Every interaction with an AI agent produces "next-state signals" — user replies, re-queries, explicit corrections — that are universal gold for training but typically ignored.
Current RL systems focus on final outcomes (success/failure) but discard the rich "directive signals" in human corrections. This is akin to a student ignoring a teacher's notes on a graded paper.
The framework extracts both evaluative (how well did it work?) and directive (how should it change?) information from conversation signals.
Applied to chat agents, models get smarter just by being interacted with — learning from user fixes without manual data labeling.

The Core Argument

Human corrections in conversations are the highest-quality training signal available — and current systems throw it away.

Why It Matters to Us

This paper describes, in RL terms, a signal our flywheel (ADR-047) and the docs-meta initiative already capture by hand:

The flywheel IS manual OpenClaw-RL. Every time Tim corrects a strategist — "no, the NAS roles are reversed," "read the spec before asserting facts" — that correction gets written into session states, concept-checks, lessons, and memory files. We don't feed it back into model weights (we can't), but we persist it in documentation so the next session inherits the correction. The paper says this signal is gold; we already treat it as gold.
The conversation archive is an asset, not history. The JSONL conversation archive contains thousands of directive signals — corrections, re-queries, "no not that, instead do..." moments. With 1M context, old sessions can be fully re-read. This is the raw correction data the paper says current systems waste.
docs-meta is the retrieval infrastructure. The conversation archive is locked in JSONL files that nobody can search. docs-meta (the planned vault — gitignored, invisible to engineer roles, curated session index) makes this data findable and usable.

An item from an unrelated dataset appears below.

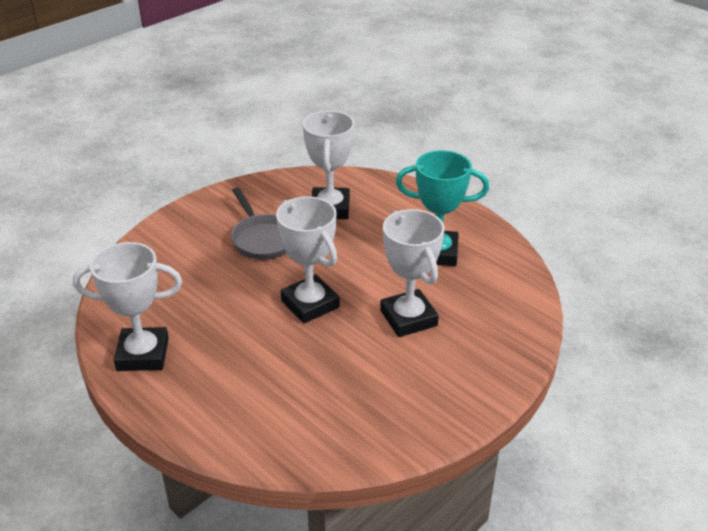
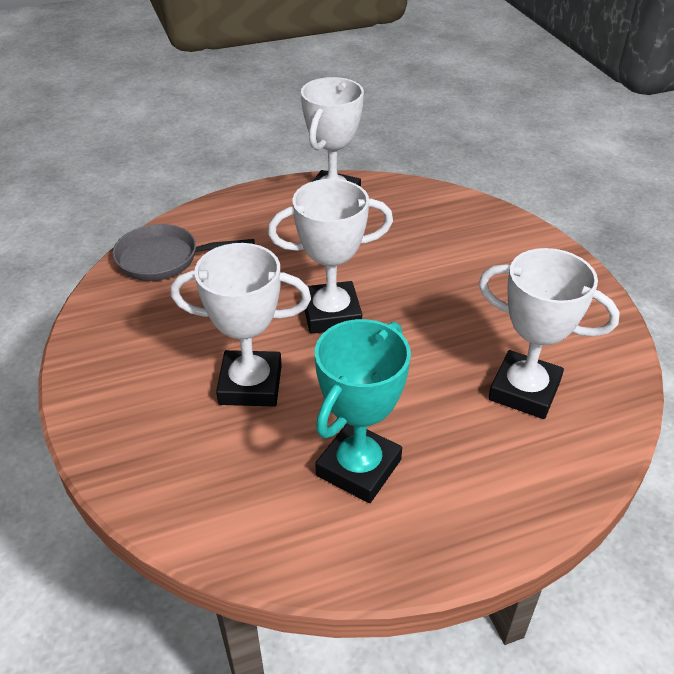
camera: 115 degrees right, 5 degrees up
(263, 239) = (478, 309): grey pan -> grey pan (164, 259)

RES-002 is the research context that informed building docs-meta.
The compounding is real. At the time of writing: 143 str-takase sessions, 83 str-ishizue, 41 str-mamori — each session's corrections compounding into the next (every count higher today). The project's documentation IS the learned model — not weights in a neural network, but structured knowledge in files. Same function, different substrate.

Empirical Confirmation (RES-008, 2026-03-26)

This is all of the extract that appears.